Aber dann kam in dem Zeitungsartikel auf einmal die Frage: „Wie kann Tübingen das Weltklima beeinflussen, wenn eine Milliarde Inder und Chinesen konsumieren und Autofahren wollen?" Und gleich drauf noch eine Frage: „Das Meer soll weniger ansteigen, weil ein Universitätsstädtchen Strom spart"? Eine bizarre Vorstellung haben sie das in der Zeitung genannt. Und wer das liest, kann zunächst wirklich den Eindruck bekommen: Das ist doch lachhaft. Vollkommen sinnlos, so ein Klimaschutzprogramm in einer kleinen Stadt. Der Ton im Zeitungsartikel war hämisch.
Als Christin finde ich das zynisch. Denn von Jesus habe ich gelernt, dass man anders denken muss, wenn man etwas erreichen will. Zu Jesus haben sie nämlich auch mal gesagt: das ist doch lächerlich. Was wir an Möglichkeiten haben, das ist doch viel zu wenig. Es ist sinnlos, damit überhaupt anzufangen. Damals ging es um sehr viele hungrige Menschen und viel zu wenig Brot. Was ist das schon, haben seine Jünger Jesus da gefragt und vorgeschlagen: Schick die Leute weg. Wir können nichts für sie tun. Aber Jesus hat es anders gemacht. Er hat dankbar das genommen, was sie hatten. Das hat er ausgeteilt. Und die Bibel erzählt: Alle wurden satt.

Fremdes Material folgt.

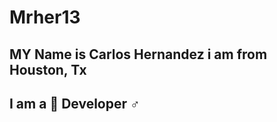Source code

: # Mrher13

## MY Name is Carlos Hernandez i am from Houston, Tx
## I am a :beginner: Developer :male_sign:
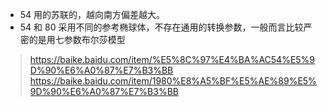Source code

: -   54 用的苏联的，越向南方偏差越大。
-   54 和 80 采用不同的参考椭球体，不存在通用的转换参数，一般而言比较严密的是用七参数布尔莎模型

> <https://baike.baidu.com/item/%E5%8C%97%E4%BA%AC54%E5%9D%90%E6%A0%87%E7%B3%BB>\
> <https://baike.baidu.com/item/1980%E8%A5%BF%E5%AE%89%E5%9D%90%E6%A0%87%E7%B3%BB>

Das klingt unglaublich. Wahrscheinlich war es ein Wunder. So, wie es immer ein Wunder ist, wenn das Unglaubliche wahr wird. Aber eines ist sicher: Wenn sie damals nicht angefangen hätten, das wenige zu teilen, was da war, wenn sie die Leute nach Hause geschickt hätten: Dann hätten alle gesagt, „Seht ihr, wir wussten es doch: Es funktioniert nicht." Und die Menschen wären hungrig geblieben.
Wir Christen haben in unserer Bibel noch mehr Geschichten, die von solchen Wundern erzählen. Wir sollten deshalb den Zynikern widersprechen, die sagen: es hat doch keinen Sinn. Auch wenn so ein  Zeitungsartikel ganz witzig formuliert ist  - sie haben nicht recht. Denn nur, wenn man an das Unglaubliche glaubt, wird sich etwas ändern. - Das gilt in Tübingen und überall sonst auch - Ich glaube, sogar in der Schweiz.